- Assignment: List every line of the items below that contains the word "Нурмагомедов".
==================================================
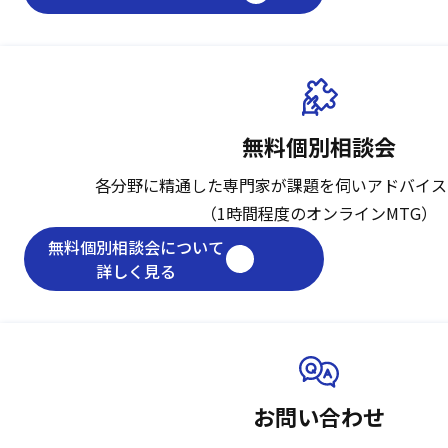
無料個別相談会
各分野に精通した専門家が課題を伺い
アドバイス
（1時間程度のオンラインMTG）
無料個別相談会について
詳しく見る
お問い合わせ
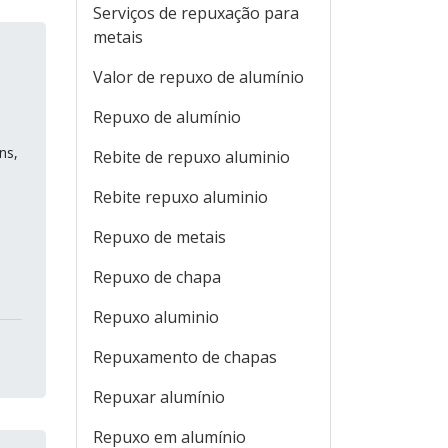
Serviços de repuxação para
metais
Valor de repuxo de alumínio
Repuxo de alumínio
ns,
Rebite de repuxo aluminio
Rebite repuxo aluminio
Repuxo de metais
Repuxo de chapa
Repuxo aluminio
Repuxamento de chapas
Repuxar alumínio
Repuxo em alumínio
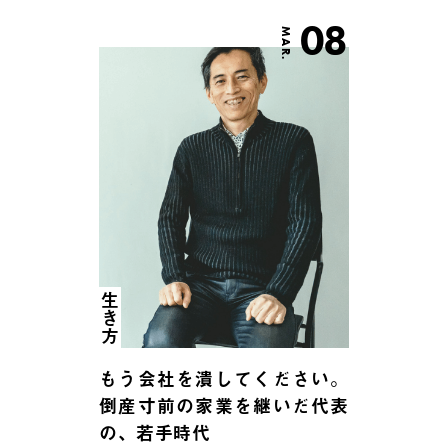
08
MAR.
生き方
もう会社を潰してください。
倒産寸前の家業を継いだ代表
の、若手時代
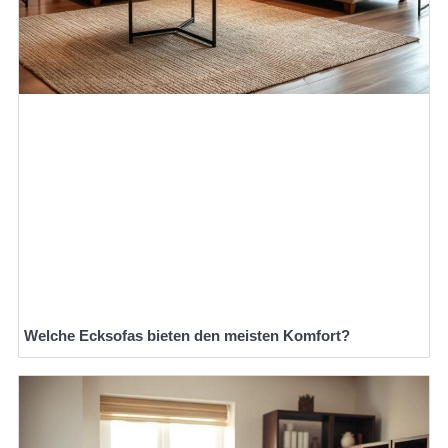
Welche Ecksofas bieten den meisten Komfort?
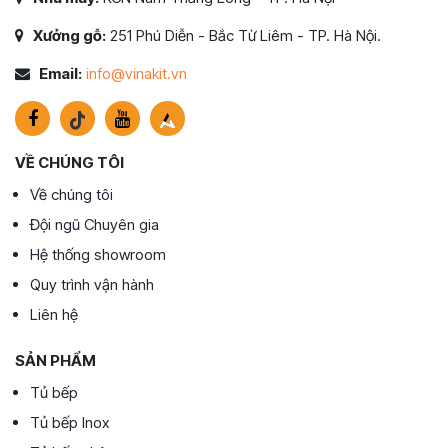
Xưởng gỗ:
251 Phú Diễn - Bắc Từ Liêm - TP. Hà Nội.
Email:
info@vinakit.vn
VỀ CHÚNG TÔI
Về chúng tôi
Đội ngũ Chuyên gia
Hệ thống showroom
Quy trình vận hành
Liên hệ
SẢN PHẨM
Tủ bếp
Tủ bếp Inox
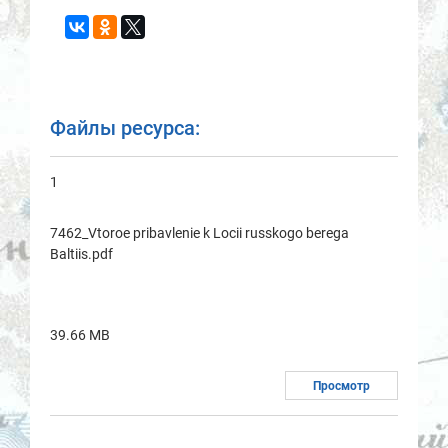
Файлы ресурса:
1
7462_Vtoroe pribavlenie k Locii russkogo berega
Baltiis.pdf
39.66 MB
Просмотр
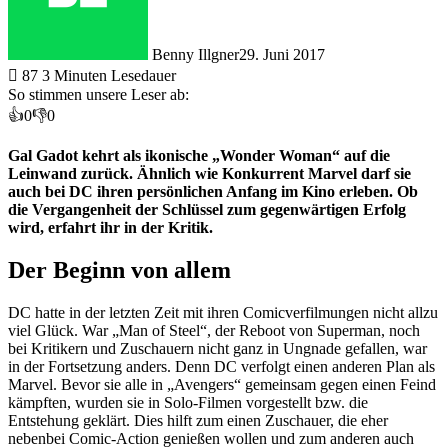
Benny Illgner
29. Juni 2017
87
3 Minuten Lesedauer
So stimmen unsere Leser ab:
👍
0
👎
0
Gal Gadot kehrt als ikonische „Wonder Woman“ auf die
Leinwand zurück. Ähnlich wie Konkurrent Marvel darf sie
auch bei DC ihren persönlichen Anfang im Kino erleben. Ob
die Vergangenheit der Schlüssel zum gegenwärtigen Erfolg
wird, erfahrt ihr in der Kritik.
Der Beginn von allem
DC hatte in der letzten Zeit mit ihren Comicverfilmungen nicht allzu
viel Glück. War „Man of Steel“, der Reboot von Superman, noch
bei Kritikern und Zuschauern nicht ganz in Ungnade gefallen, war
in der Fortsetzung anders. Denn DC verfolgt einen anderen Plan als
Marvel. Bevor sie alle in „Avengers“ gemeinsam gegen einen Feind
kämpften, wurden sie in Solo-Filmen vorgestellt bzw. die
Entstehung geklärt. Dies hilft zum einen Zuschauer, die eher
nebenbei Comic-Action genießen wollen und zum anderen auch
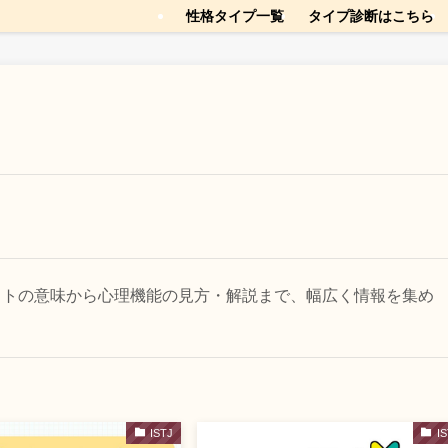
性格タイプ一覧
タイプ診断はこちら
ベットの意味から心理機能の見方・解説まで、幅広く情報を集め
ISTJ
I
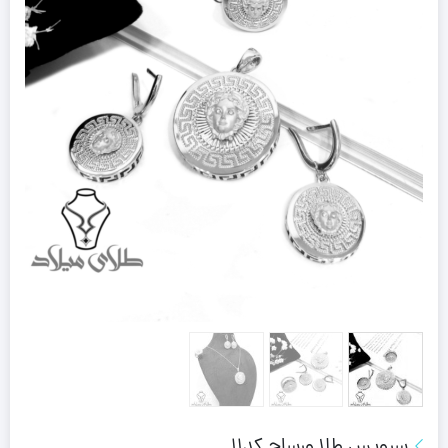
سرویس طلا ورساچ کد11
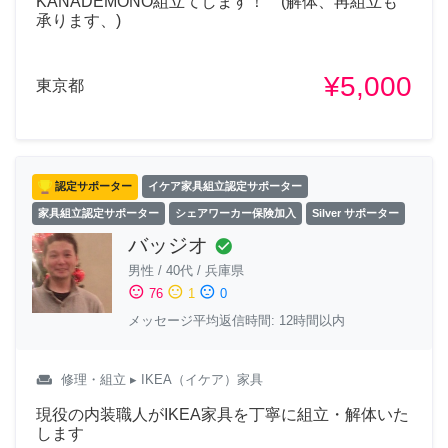
KANADEMONO組立てします！ (解体、再組立も
承ります、)
¥5,000
東京都
認定サポーター
イケア家具組立認定サポーター
家具組立認定サポーター
シェアワーカー保険加入
Silver サポーター
バッジオ
check_circle
男性
/
40代
/
兵庫県
sentiment_satisfied
sentiment_neutral
sentiment_dissatisfied
76
1
0
メッセージ平均返信時間: 12時間以内
weekend
修理・組立
▸ IKEA（イケア）家具
現役の内装職人がIKEA家具を丁寧に組立・解体いた
します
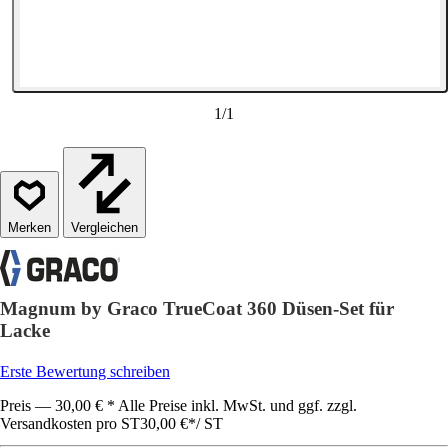
1
/
1
Vergleichen
Magnum by Graco TrueCoat 360 Düsen-Set für
Lacke
Erste Bewertung schreiben
Preis — 30,00 € * Alle Preise inkl. MwSt. und ggf. zzgl.
Versandkosten pro ST
30,00 €
*
/
ST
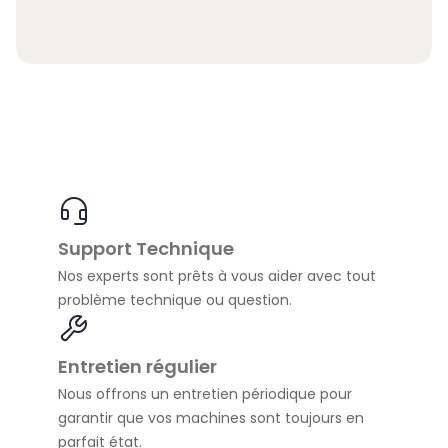
Support Technique
Nos experts sont prêts à vous aider avec tout
problème technique ou question.
Entretien régulier
Nous offrons un entretien périodique pour
garantir que vos machines sont toujours en
parfait état.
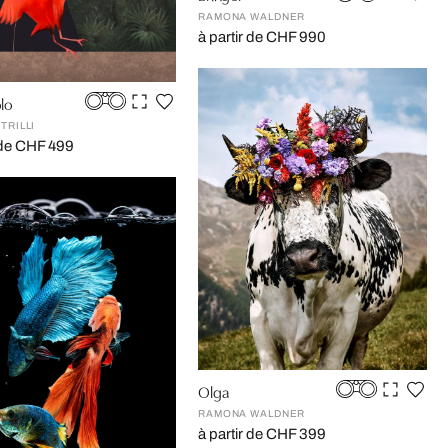
RAMONA WALDNER
à partir de CHF 990
olo
TRILLI
r de CHF 499
Olga
RAMONA WALDNER
à partir de CHF 399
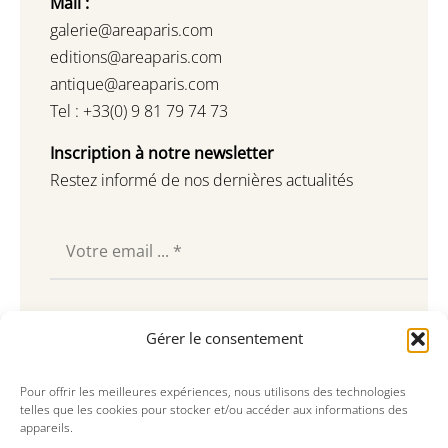
Mail :
galerie@areaparis.com
editions@areaparis.com
antique@areaparis.com
Tel : +33(0) 9 81 79 74 73
Inscription à notre newsletter
Restez informé de nos dernières actualités
Souscrire
Gérer le consentement
Pour offrir les meilleures expériences, nous utilisons des technologies
telles que les cookies pour stocker et/ou accéder aux informations des
appareils.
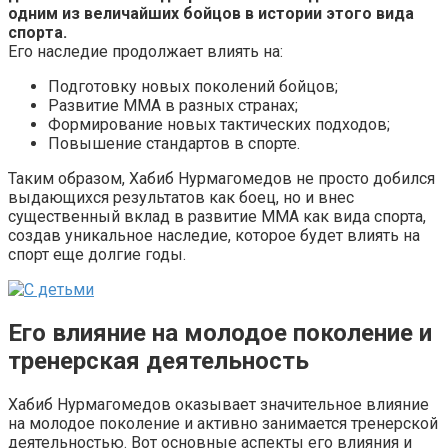
одним из величайших бойцов в истории этого вида
спорта.
Его наследие продолжает влиять на:
Подготовку новых поколений бойцов;
Развитие ММА в разных странах;
Формирование новых тактических подходов;
Повышение стандартов в спорте.
Таким образом, Хабиб Нурмагомедов не просто добился
выдающихся результатов как боец, но и внес
существенный вклад в развитие ММА как вида спорта,
создав уникальное наследие, которое будет влиять на
спорт еще долгие годы.
Его влияние на молодое поколение и
тренерская деятельность
Хабиб Нурмагомедов оказывает значительное влияние
на молодое поколение и активно занимается тренерской
деятельностью. Вот основные аспекты его влияния и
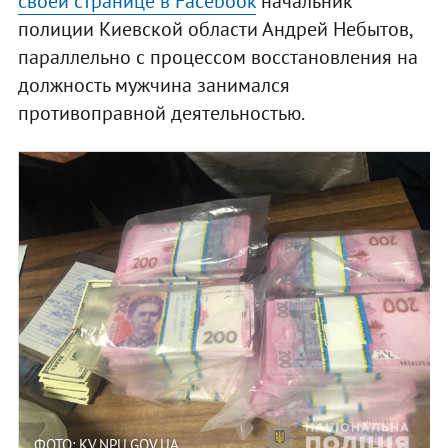
своей странице в Facebook
начальник
полиции Киевской области Андрей Небытов,
параллельно с процессом восстановления на
должность мужчина занимался
противоправной деятельностью.
ФОТО: KV.NPU.GOV.UA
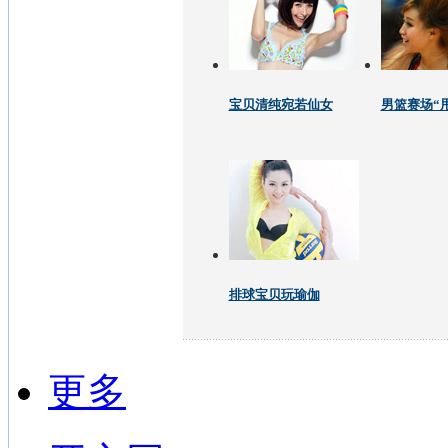
宝贝清纯宛若仙女
男篮赛场“
排球宝贝玩瑜伽
更多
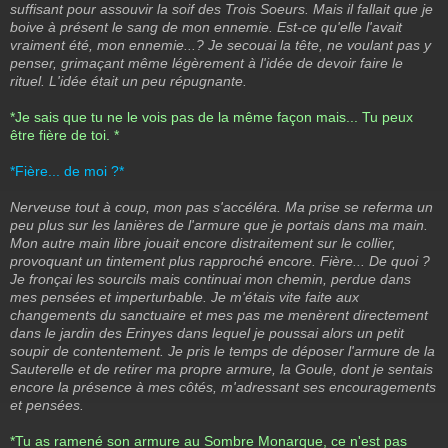
suffisant pour assouvir la soif des Trois Soeurs. Mais il fallait que je
boive à présent le sang de mon ennemie. Est-ce qu'elle l'avait
vraiment été, mon ennemie...? Je secouai la tête, ne voulant pas y
penser, grimaçant même légèrement à l'idée de devoir faire le
rituel. L'idée était un peu répugnante.
*Je sais que tu ne le vois pas de la même façon mais... Tu peux
être fière de toi. *
*Fière... de moi ?*
Nerveuse tout à coup, mon pas s'accéléra. Ma prise se referma un
peu plus sur les lanières de l'armure que je portais dans ma main.
Mon autre main libre jouait encore distraitement sur le collier,
provoquant un tintement plus rapproché encore. Fière... De quoi ?
Je fronçai les sourcils mais continuai mon chemin, perdue dans
mes pensées et imperturbable. Je m'étais vite faite aux
changements du sanctuaire et mes pas me menèrent directement
dans le jardin des Erinyes dans lequel je poussai alors un petit
soupir de contentement. Je pris le temps de déposer l'armure de la
Sauterelle et de retirer ma propre armure, la Goule, dont je sentais
encore la présence à mes côtés, m'adressant ses encouragements
et pensées.
*Tu as ramené son armure au Sombre Monarque, ce n'est pas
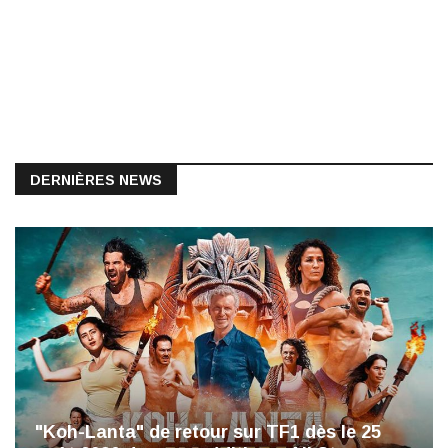
DERNIÈRES NEWS
"Koh-Lanta" de retour sur TF1 dès le 25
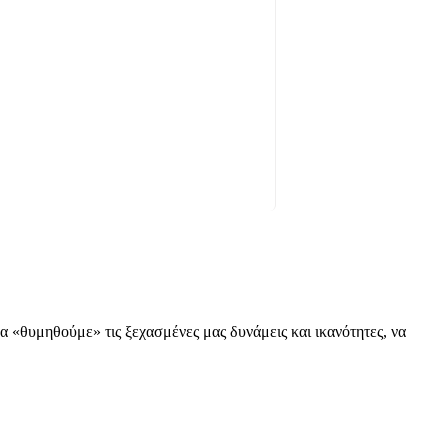
«θυμηθούμε» τις ξεχασμένες μας δυνάμεις και ικανότητες, να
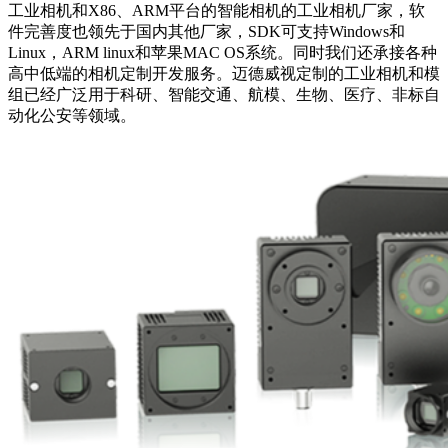
工业相机和X86、ARM平台的智能相机的工业相机厂家，软
件完善度也领先于国内其他厂家，SDK可支持Windows和
Linux，ARM linux和苹果MAC OS系统。同时我们还承接各种
高中低端的相机定制开发服务。迈德威视定制的工业相机和模
组已经广泛用于科研、智能交通、航模、生物、医疗、非标自
动化公安等领域。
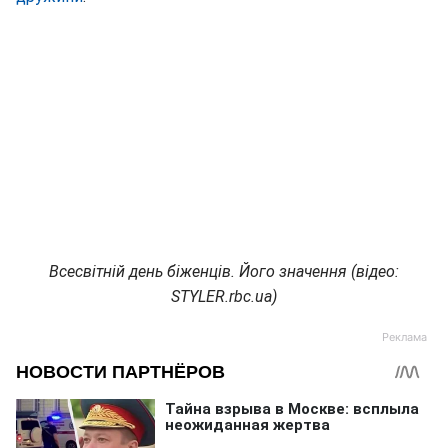
Всесвітній день біженців. Його значення (відео:
STYLER.rbc.ua)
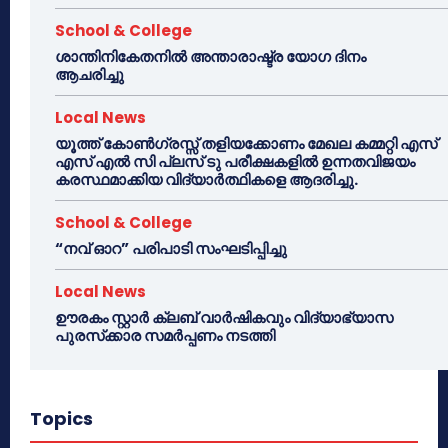
School & College
ശാന്തിനികേതനിൽ അന്താരാഷ്ട്ര യോഗ ദിനം
ആചരിച്ചു
Local News
യൂത്ത് കോൺഗ്രസ്സ് തളിയക്കോണം മേഖല കമ്മറ്റി എസ്
എസ് എൽ സി പ്ലസ് ടു പരീക്ഷകളിൽ ഉന്നതവിജയം
കരസ്ഥമാക്കിയ വിദ്യാർത്ഥികളെ ആദരിച്ചു.
School & College
“നവ് ഓറ” പരിപാടി സംഘടിപ്പിച്ചു
Local News
ഊരകം സ്റ്റാർ ക്ലബ് വാർഷികവും വിദ്യാഭ്യാസ
പുരസ്‌ക്കാര സമർപ്പണം നടത്തി
Topics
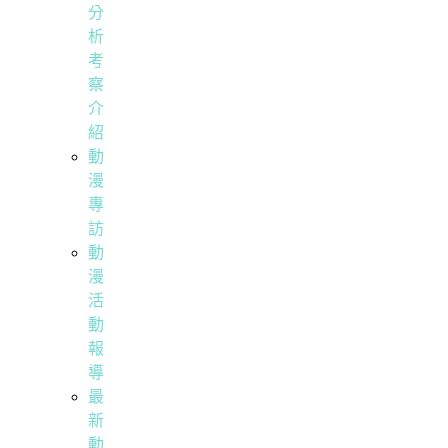
分
析
考
察
介
紹
動
漫
專
訪
動
漫
活
動
報
導
最
新
動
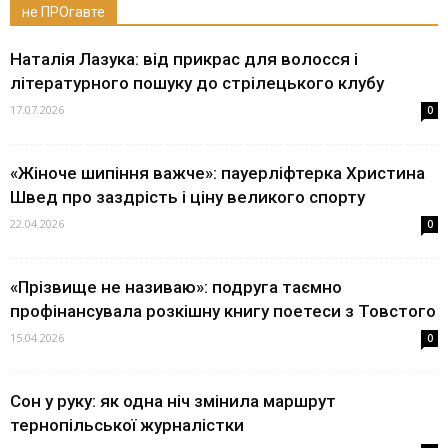
не ПРОгавте
Наталія Лазука: від прикрас для волосся і
літературного пошуку до стрілецького клубу
17.07.2026
0
«Жіноче шипіння важче»: пауерліфтерка Христина
Швед про заздрість і ціну великого спорту
22.04.2026
0
«Прізвище не називаю»: подруга таємно
профінансувала розкішну книгу поетеси з Товстого
15.04.2026
0
Сон у руку: як одна ніч змінила маршрут
тернопільської журналістки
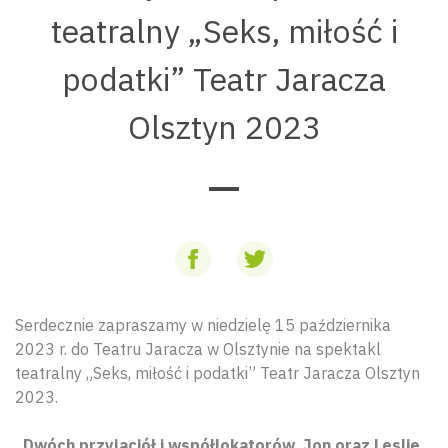
teatralny „Seks, miłość i
podatki” Teatr Jaracza
Olsztyn 2023
Serdecznie zapraszamy w niedzielę 15 października
2023 r. do Teatru Jaracza w Olsztynie na spektakl
teatralny „Seks, miłość i podatki” Teatr Jaracza Olsztyn
2023.
Dwóch przyjaciół i współlokatorów, Jon oraz Leslie,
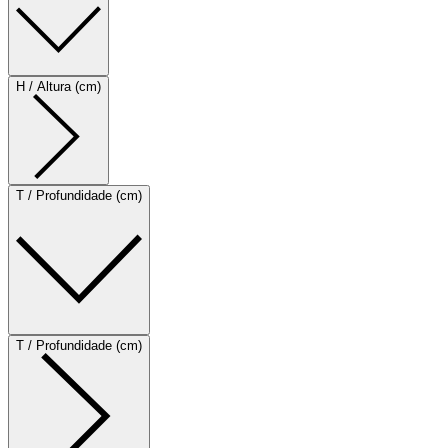
H / Altura (cm)
T / Profundidade (cm)
T / Profundidade (cm)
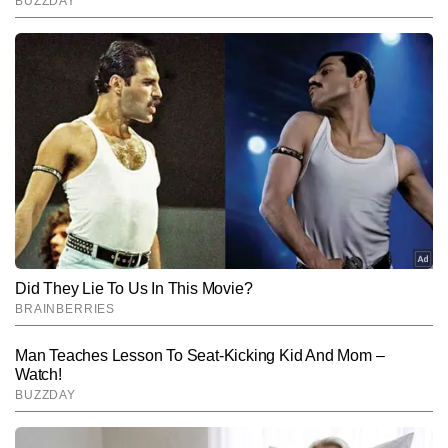
End of Article
नितिन अरोड़ा
AUTHOR
नितिन अरोड़ा टाइम्स नाउ नवभारत में न्यूज डेस्क पर सीनियर कॉपी एडिटर के रूप 
में कार्यरत हैं। मीडिया में उनका 6 वर्षों का अनुभव है। वह राजनीति, देश–विदेश की 
बड़ी घटनाओं और समसामयिक मुद्दों को गहराई से समझकर उन्हें सटीक और सरल 
और पढ़ें
भाषा में प्रस्तुत करने में माहिर हैं। उन्होंने अपने करियर में लगातार करंट अफेयर्स, 
पॉलिटिकल डेवलपमेंट्स, डिप्लोमैटिक घटनाएं और डिफेंस सेक्टर से जुड़े विषयों पर 
प्रभावशाली कॉन्टेंट तैयार किया है और अबतक 6 हजार से अधिक आर्टिकल लिख 
Follow Us:
चुके हैं। विभिन्न टॉपिक्स पर एक्सप्लेनेर, डेटा-आधारित रिपोर्ट्स और विश्लेषणात्मक 
कॉपी लिखने में उनकी मजबूत पकड़ है।
Subscribe to our daily Newsletter!
SUBMIT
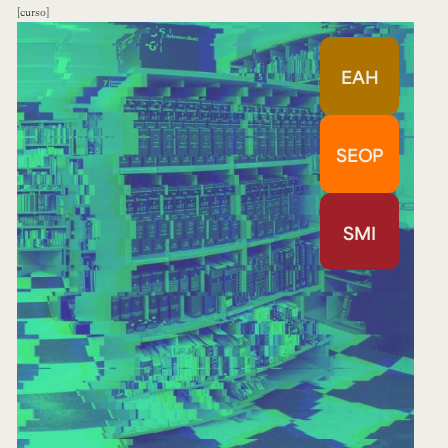
curso
EAH
SEOP
SMI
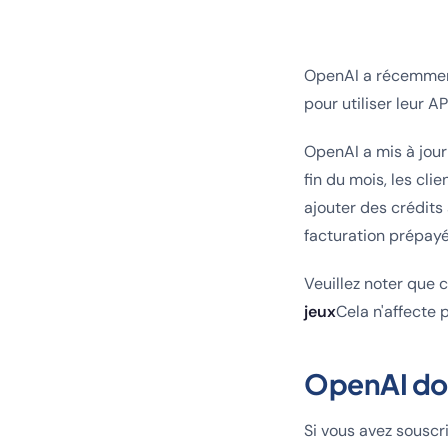
OpenAI a récemment
pour utiliser leur AP
OpenAI a mis à jour
fin du mois, les cli
ajouter des crédits
facturation prépayé
Veuillez noter que
jeux
Cela n'affecte
OpenAI don
Si vous avez souscr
==================================================
- Solution to the exercise:
Таким образом, Хабиб Нурмагомедов не просто добился
Хабиб Нурмагомедов оказывает значительное влияние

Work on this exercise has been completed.